# basement framing, walls parallel to joists



## yummy mummy (Sep 11, 2006)

I did what you want to do, as I thought why should I put the blocking in, when I have the joist right there.

But then I realized I had no place to nail the drywall to, for the ceiling.
So I would put the blocking in.
I know it takes more time but I think you need to do it.


----------



## DIY4EVER (Apr 10, 2007)

Thanks for the reply Yummy. I had the same thoughts but wanted to see what others thought.

I also have seen your pics of your basement project! Very nice job! I hope mine turns out as nice. Are you at the point where you are installing drywall? I can't wait to get to that point but I know I should just take my time and do the framing, electric, and insulation properly and not rush anything.


----------



## KUIPORNG (Jan 11, 2006)

Yummy Mummy is right... but be prepare that, when you actually drywalling ceilings... you will still find spots you don't have support and need to put more blockings... I agree... blockings is kind of a pain to do...


----------



## yummy mummy (Sep 11, 2006)

*diy4ever*

I am not yet at the point of starting drywall. I just have
one more duct run to box in.
And some small electrical and then I will be ready for drywall.

Between, work, kids, home, hubby, I don't have the time that I really would like to have to finish the basement.

I started in the beginning of November.
I'm certain yours will look great.

Would love to see some pictures.


----------



## yummy mummy (Sep 11, 2006)

*kuirporng*

You are definitely right. I have already noticed that there are places where I have to add some blocking for drywall.

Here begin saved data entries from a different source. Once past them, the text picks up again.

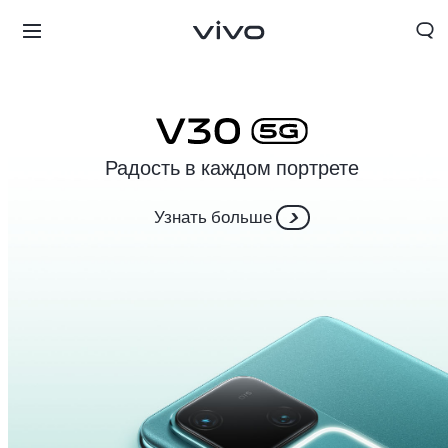
Радость в каждом портрете
Узнать больше
Tajikistan | Выберите страну/регион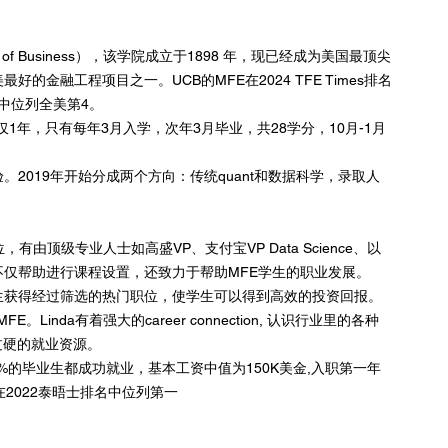
of Business），该学院成立于1898 年，现已经成为美国最顶尖
的金融工程项目之一。UCB的MFE在2024 TFE Times排名
名中位列全美第4。
仅1年，只有每年3月入学，次年3月毕业，共28学分，10月-1月
2019年开始分成两个方向：传统quant和数据科学，录取人
有由顶级专业人士如高盛VP、支付宝VP Data Science、以
不仅帮助进行课程设置，还致力于帮助MFE学生的职业发展。
生获得经过筛选的热门职位，使学生可以得到高效的投资回报。
MFE。Linda有着强大的career connection, 认识行业里的各种
有过硬的就业资源。
9%的毕业生都成功就业，基本工资中值为150K美金,入职第一年
在2022泰晤士排名中位列第一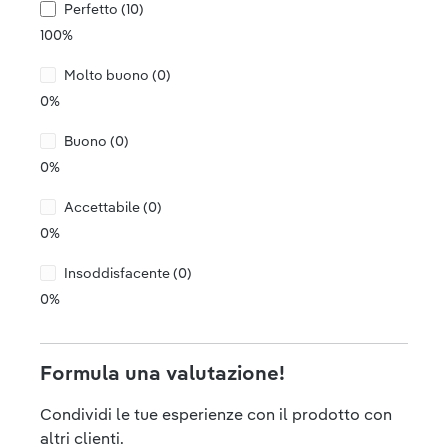
Perfetto (10)
100%
Molto buono (0)
0%
Buono (0)
0%
Accettabile (0)
0%
Insoddisfacente (0)
0%
Formula una valutazione!
Condividi le tue esperienze con il prodotto con
altri clienti.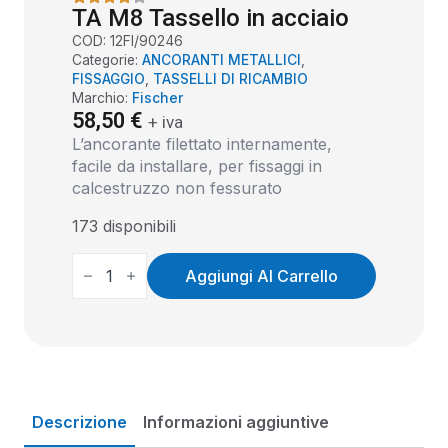
TA M8 Tassello in acciaio
COD:
12FI/90246
Categorie:
ANCORANTI METALLICI
,
FISSAGGIO
,
TASSELLI DI RICAMBIO
Marchio:
Fischer
58,50
€
+ iva
L’ancorante filettato internamente,
facile da installare, per fissaggi in
calcestruzzo non fessurato
173 disponibili
TA
M8
Aggiungi Al Carrello
TASSELLO
IN
ACCIAIO
QUANTITÀ
Descrizione
Informazioni aggiuntive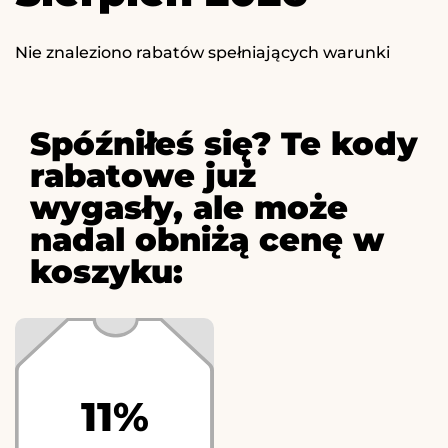
Nie znaleziono rabatów spełniających warunki
Spóźniłeś się? Te kody
rabatowe już
wygasły, ale może
nadal obniżą cenę w
koszyku:
11%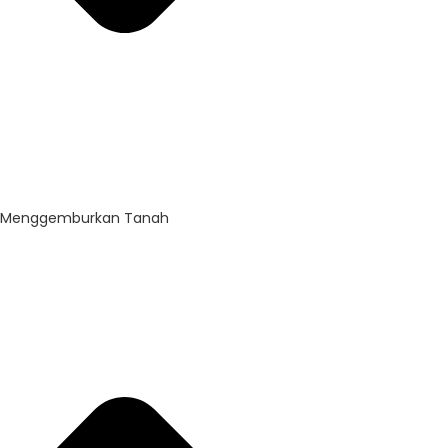
Menggemburkan Tanah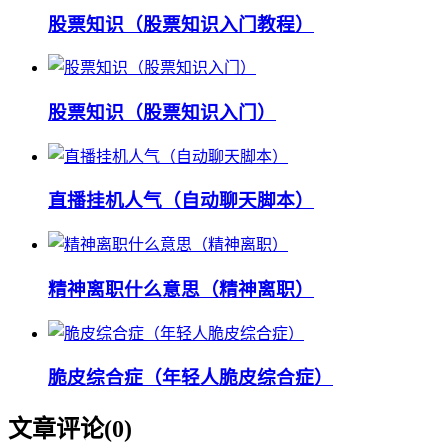
股票知识（股票知识入门教程）
股票知识（股票知识入门）
直播挂机人气（自动聊天脚本）
精神离职什么意思（精神离职）
脆皮综合症（年轻人脆皮综合症）
文章评论(
0
)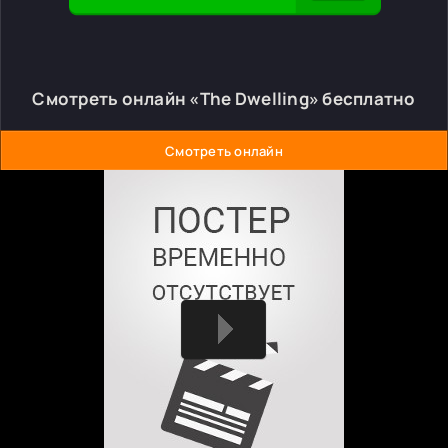
Смотреть онлайн «The Dwelling» бесплатно
Смотреть онлайн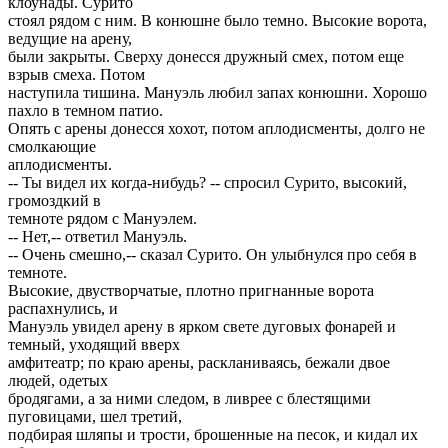
клоунады. Сурито
стоял рядом с ним. В конюшне было темно. Высокие ворота,
ведущие на арену,
были закрыты. Сверху донесся дружный смех, потом еще
взрыв смеха. Потом
наступила тишина. Мануэль любил запах конюшни. Хорошо
пахло в темном патио.
Опять с арены донесся хохот, потом аплодисменты, долго не
смолкающие
аплодисменты.
-- Ты видел их когда-нибудь? -- спросил Сурито, высокий,
громоздкий в
темноте рядом с Мануэлем.
-- Нет,-- ответил Мануэль.
-- Очень смешно,-- сказал Сурито. Он улыбнулся про себя в
темноте.
Высокие, двустворчатые, плотно пригнанные ворота
распахнулись, и
Мануэль увидел арену в ярком свете дуговых фонарей и
темный, уходящий вверх
амфитеатр; по краю арены, раскланиваясь, бежали двое
людей, одетых
бродягами, а за ними следом, в ливрее с блестящими
пуговицами, шел третий,
подбирая шляпы и трости, брошенные на песок, и кидал их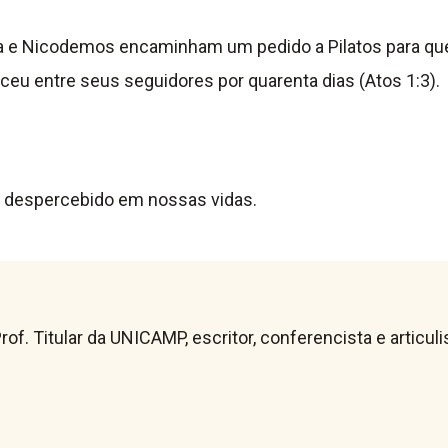
eia e Nicodemos encaminham um pedido a Pilatos para qu
eu entre seus seguidores por quarenta dias (Atos 1:3).
r despercebido em nossas vidas.
rof. Titular da UNICAMP, escritor, conferencista e articu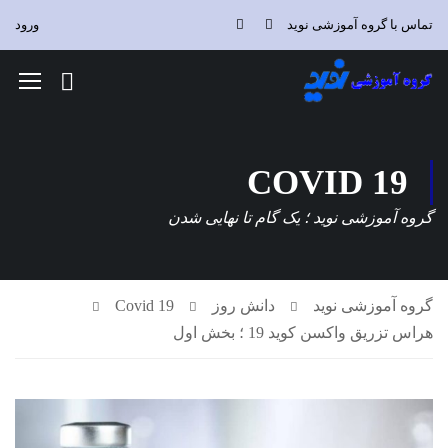
تماس با گروه آموزشی نوید
ورود
COVID 19
گروه آموزشی نوید ؛ یک گام تا نهایی شدن
گروه آموزشی نوید
دانش روز
Covid 19
هراس تزریق واکسن کوید 19 ؛ بخش اول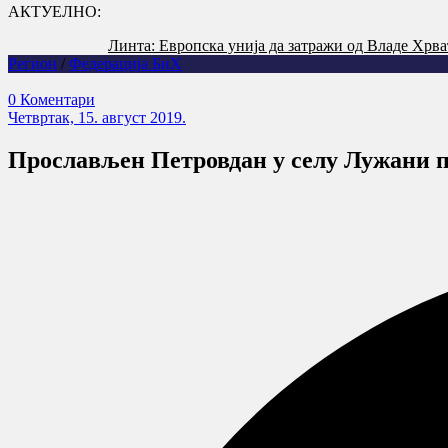
АКТУЕЛНО:
Линта: Европска унија да затражи од Владе Хрва
Регион
/
Федерација БиХ
0 Коментари
Четвртак, 15. август 2019.
Прослављен Петровдан у селу Лужани 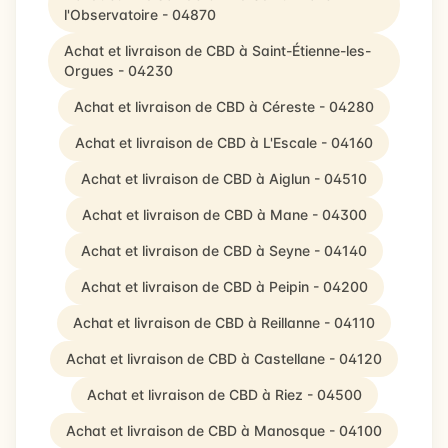
l'Observatoire - 04870
Achat et livraison de CBD à Saint-Étienne-les-
Orgues - 04230
Achat et livraison de CBD à Céreste - 04280
Achat et livraison de CBD à L'Escale - 04160
Achat et livraison de CBD à Aiglun - 04510
Achat et livraison de CBD à Mane - 04300
Achat et livraison de CBD à Seyne - 04140
Achat et livraison de CBD à Peipin - 04200
Achat et livraison de CBD à Reillanne - 04110
Achat et livraison de CBD à Castellane - 04120
Achat et livraison de CBD à Riez - 04500
Achat et livraison de CBD à Manosque - 04100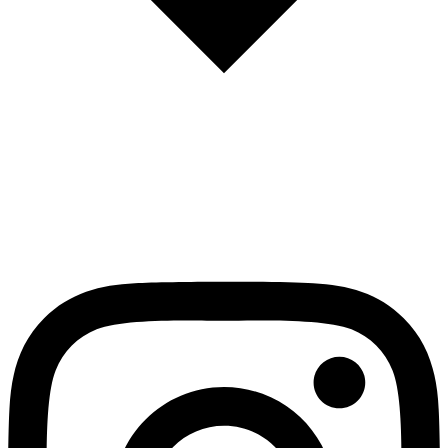
English
Español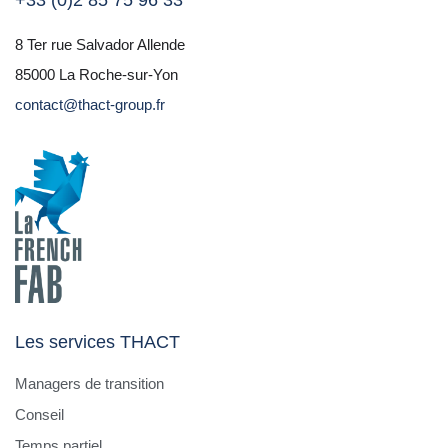
+33 (0)2 85 75 96 33
8 Ter rue Salvador Allende
85000 La Roche-sur-Yon
contact@thact-group.fr
Les services THACT
Managers de transition
Conseil
Temps partiel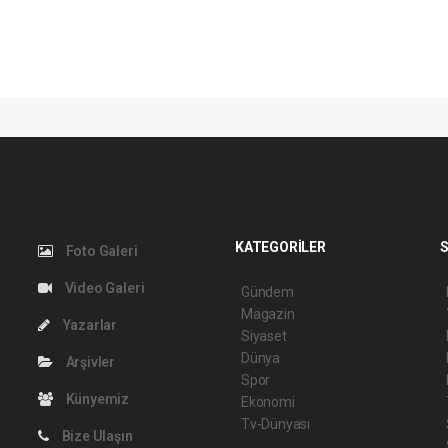
KATEGORİLER
S
Foto Galeri
Video Galeri
Gündem
Magazin
Yazarlar
Siyaset
Dünya
Arşivler
Spor
Künyemiz
Ekonomi
Tv-Dünyası
Bize Ulaşın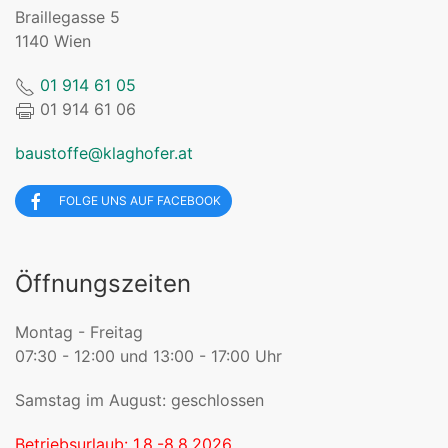
Braillegasse 5
1140 Wien
01 914 61 05
01 914 61 06
baustoffe@klaghofer.at
FOLGE UNS AUF FACEBOOK
Öffnungszeiten
Montag - Freitag
07:30 - 12:00 und 13:00 - 17:00 Uhr
Samstag im August: geschlossen
Betriebsurlaub: 1.8.-8.8.2026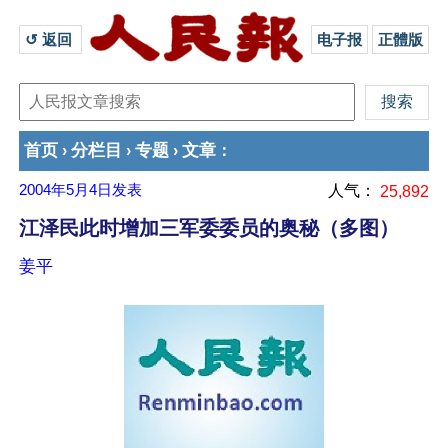
↺ 返回 
电子报
正體版
首页
分栏目
专题
文章
›
›
›
：
2004年5月4日
发表
人气：
25,892
江泽民此时增加三军委委员的奥秘（多图）
姜平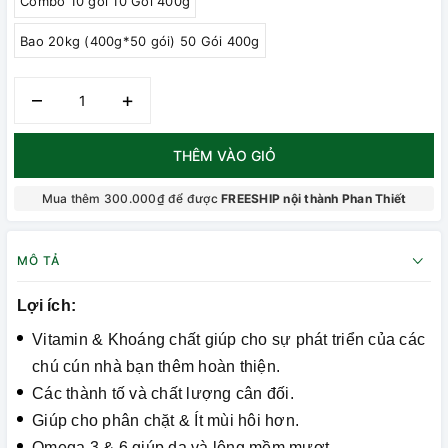
Combo 10 gói 10 Gói 400g
Bao 20kg (400g*50 gói) 50 Gói 400g
–
+
THÊM VÀO GIỎ
Mua thêm 300.000₫ để được
FREESHIP nội thành Phan Thiết
MÔ TẢ
Lợi ích:
Vitamin & Khoáng chất giúp cho sự phát triển của các
chú cún nhà bạn thêm hoàn thiện.
Các thành tố và chất lượng cân đối.
Giúp cho phân chặt & Ít mùi hôi hơn.
Omega 3 & 6 giúp da và lông mềm mượt.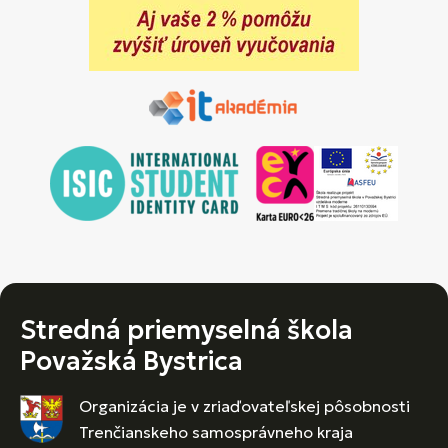
Stredná priemyselná škola
Považská Bystrica
Organizácia je v zriaďovateľskej pôsobnosti
Trenčianskeho samosprávneho kraja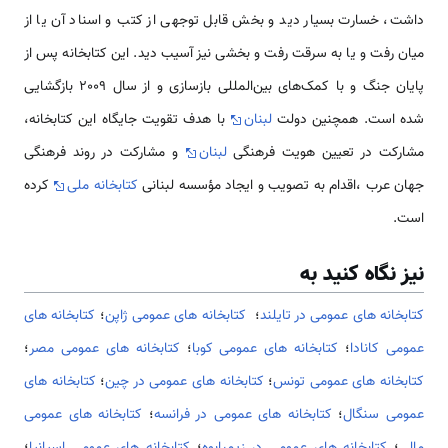
داشت، خسارت بسیار دید و بخش قابل توجهی از کتب و اسناد آن یا از
میان رفت و یا به سرقت رفت و بخشی نیز آسیب دید. این کتابخانه پس از
پایان جنگ و با کمک‌های بین‌المللی بازسازی و از سال 2009 بازگشایی
شده است. همچنین دولت
لبنان
با هدف تقویت جایگاه این کتابخانه،
مشارکت در تعیین هویت فرهنگی
لبنان
و مشارکت در روند فرهنگی
جهان عرب ،اقدام به تصویب و ایجاد مؤسسه لبنانی
کتابخانه ملی
کرده
است.
نیز نگاه کنید به
كتابخانه های عمومی در تایلند
؛
کتابخانه های عمومی ژاپن
؛
کتابخانه های
عمومی کانادا
؛
کتابخانه های عمومی کوبا
؛
کتابخانه های عمومی مصر
؛
کتابخانه های عمومی تونس
؛
کتابخانه های عمومی در چین
؛
کتابخانه های
عمومی سنگال
؛
کتابخانه های عمومی در فرانسه
؛
کتابخانه های عمومی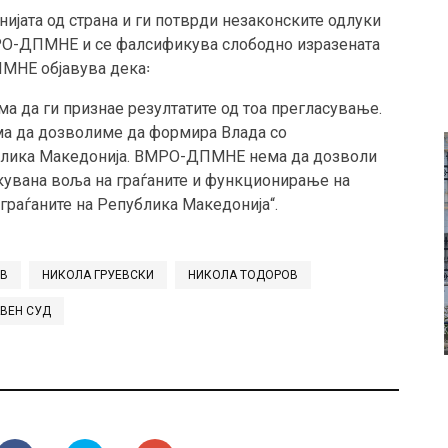
нијата од страна и ги потврди незаконските одлуки
МРО-ДПМНЕ и се фалсификува слободно изразената
ПМНЕ објавува дека꞉
а да ги признае резултатите од тоа прегласување.
а да дозволиме да формира Влада со
ублика Македонија. ВМРО-ДПМНЕ нема да дозволи
увана воља на граѓаните и функционирање на
 граѓаните на Република Македонија“.
ЕВ
НИКОЛА ГРУЕВСКИ
НИКОЛА ТОДОРОВ
ВЕН СУД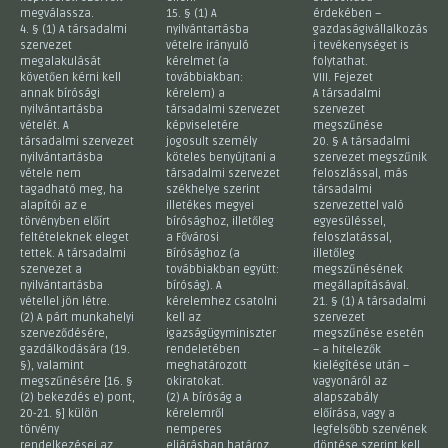
megválassza.
15. § (1) A
érdekében –
4. § (1) A társadalmi
nyilvántartásba
gazdaságivállalkozás
szervezet
vételre irányuló
i tevékenységet is
megalakulását
kérelmet (a
folytathat.
követően kérni kell
továbbiakban:
VIII. Fejezet
annak bírósági
kérelem) a
A társadalmi
nyilvántartásba
társadalmi szervezet
szervezet
vételét. A
képviseletére
megszűnése
társadalmi szervezet
jogosult személy
20. § A társadalmi
nyilvántartásba
köteles benyújtani a
szervezet megszűnik
vétele nem
társadalmi szervezet
feloszlással, más
tagadható meg, ha
székhelye szerint
társadalmi
alapítói az e
illetékes megyei
szervezettel való
törvényben előírt
bírósághoz, illetőleg
egyesüléssel,
feltételeknek eleget
a Fővárosi
feloszlatással,
tettek. A társadalmi
Bírósághoz (a
illetőleg
szervezet a
továbbiakban együtt:
megszűnésének
nyilvántartásba
bíróság). A
megállapításával.
vétellel jön létre.
kérelemhez csatolni
21. § (1) A társadalmi
(2) A párt munkahelyi
kell az
szervezet
szerveződésére,
igazságügyminiszter
megszűnése esetén
gazdálkodására (19.
rendeletében
– a hitelezők
§), valamint
meghatározott
kielégítése után –
megszűnésére [16. §
okiratokat.
vagyonáról az
(2) bekezdés e) pont,
(2) A bíróság a
alapszabály
20-21. §] külön
kérelemről
előírása, vagy a
törvény
nemperes
legfelsőbb szervének
rendelkezései az
eljárásban határoz,
döntése szerint kell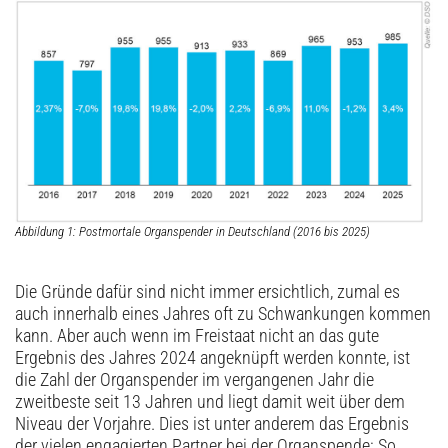
Abbildung 1: Postmortale Organspender in Deutschland (2016 bis 2025)
Die Gründe dafür sind nicht immer ersichtlich, zumal es
auch innerhalb eines Jahres oft zu Schwankungen kommen
kann. Aber auch wenn im Freistaat nicht an das gute
Ergebnis des Jahres 2024 angeknüpft werden konnte, ist
die Zahl der Organspender im vergangenen Jahr die
zweitbeste seit 13 Jahren und liegt damit weit über dem
Niveau der Vorjahre. Dies ist unter anderem das Ergebnis
der vielen engagierten Partner bei der Organspende: So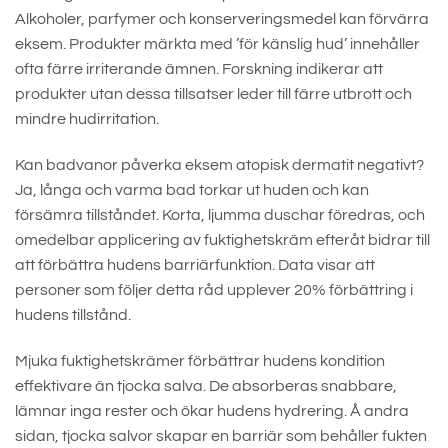
Alkoholer, parfymer och konserveringsmedel kan förvärra
eksem. Produkter märkta med ’för känslig hud’ innehåller
ofta färre irriterande ämnen. Forskning indikerar att
produkter utan dessa tillsatser leder till färre utbrott och
mindre hudirritation.
Kan badvanor påverka eksem atopisk dermatit negativt?
Ja, långa och varma bad torkar ut huden och kan
försämra tillståndet. Korta, ljumma duschar föredras, och
omedelbar applicering av fuktighetskräm efteråt bidrar till
att förbättra hudens barriärfunktion. Data visar att
personer som följer detta råd upplever 20% förbättring i
hudens tillstånd.
Mjuka fuktighetskrämer förbättrar hudens kondition
effektivare än tjocka salva. De absorberas snabbare,
lämnar inga rester och ökar hudens hydrering. Å andra
sidan, tjocka salvor skapar en barriär som behåller fukten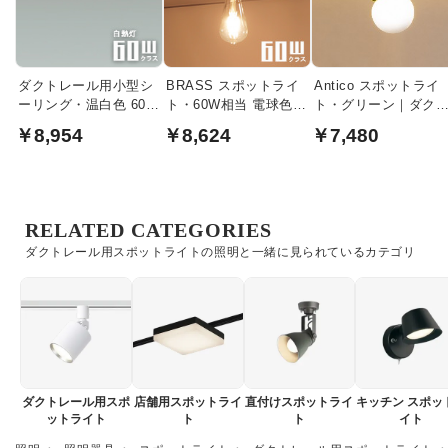
ダクトレール用小型シ
BRASS スポットライ
Antico スポットライ
ーリング・温白色 60W
ト・60W相当 電球色 |
ト・グリーン｜ダク
相当・ブラック
ダクトレール用
レール用
￥8,954
￥8,624
￥7,480
RELATED CATEGORIES
ダクトレール用スポットライトの照明と一緒に見られているカテゴリ
ダクトレール用スポ
店舗用スポットライ
直付けスポットライ
キッチン スポッ
ットライト
ト
ト
イト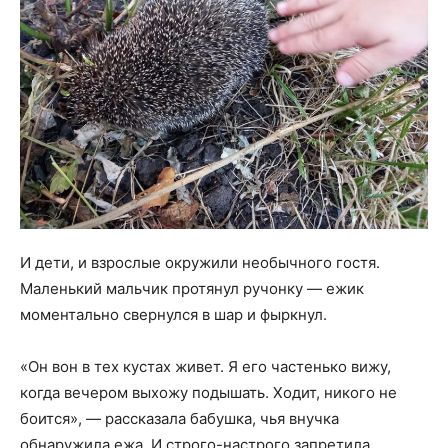
И дети, и взрослые окружили необычного гостя.
Маленький мальчик протянул ручонку — ежик
моментально свернулся в шар и фыркнул.
«Он вон в тех кустах живет. Я его частенько вижу,
когда вечером выхожу подышать. Ходит, никого не
боится», — рассказала бабушка, чья внучка
обнаружила ежа. И строго-настрого запретила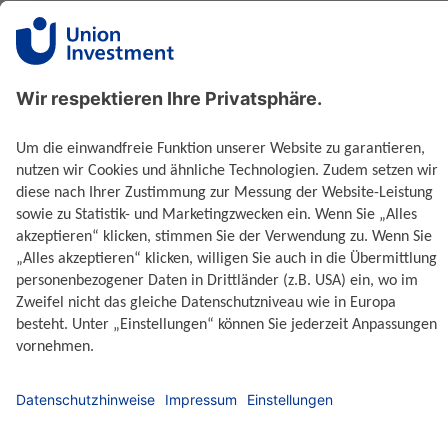
Anmelden
Ihre Finanzen in der genossenschaftlichen
FinanzGruppe Volksbanken Raiffeisenbanken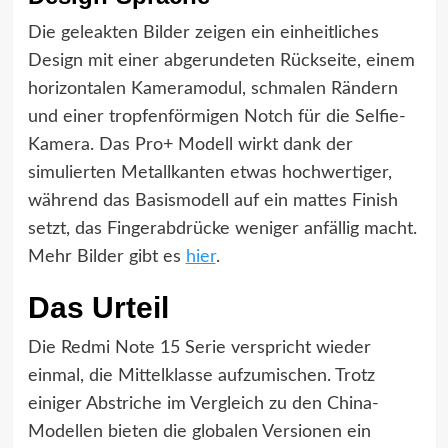
Die geleakten Bilder zeigen ein einheitliches
Design mit einer abgerundeten Rückseite, einem
horizontalen Kameramodul, schmalen Rändern
und einer tropfenförmigen Notch für die Selfie-
Kamera. Das Pro+ Modell wirkt dank der
simulierten Metallkanten etwas hochwertiger,
während das Basismodell auf ein mattes Finish
setzt, das Fingerabdrücke weniger anfällig macht.
Mehr Bilder gibt es
hier
.
Das Urteil
Die Redmi Note 15 Serie verspricht wieder
einmal, die Mittelklasse aufzumischen. Trotz
einiger Abstriche im Vergleich zu den China-
Modellen bieten die globalen Versionen ein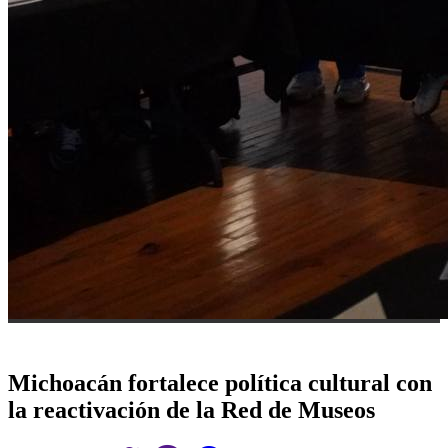
Michoacán fortalece política cultural con
la reactivación de la Red de Museos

Before I start drywalling, I am going to go through the whole basement and check to see if I need any blocking in place before I start drywall.


----------



## KUIPORNG (Jan 11, 2006)

if you don't mind not being perfect... I insert 1x2 plywood strips at the end of drywalls then screw at both drywall end rather than blocking in many places as short cut... it is not as good as blocking for solid backing but many times good enough...


----------



## yummy mummy (Sep 11, 2006)

I don't mind not being perfect, but the problem is that I have no power saw to cut strips. 
I only have a mitre saw. So I have no choice but to use 2X4s.

But thanks for the tip.
If I ever do this again, then I have to get myself a circular saw.


----------



## KUIPORNG (Jan 11, 2006)

you can buy 2x1 ply wood bars at HD.... but anyway... there are different ways...


----------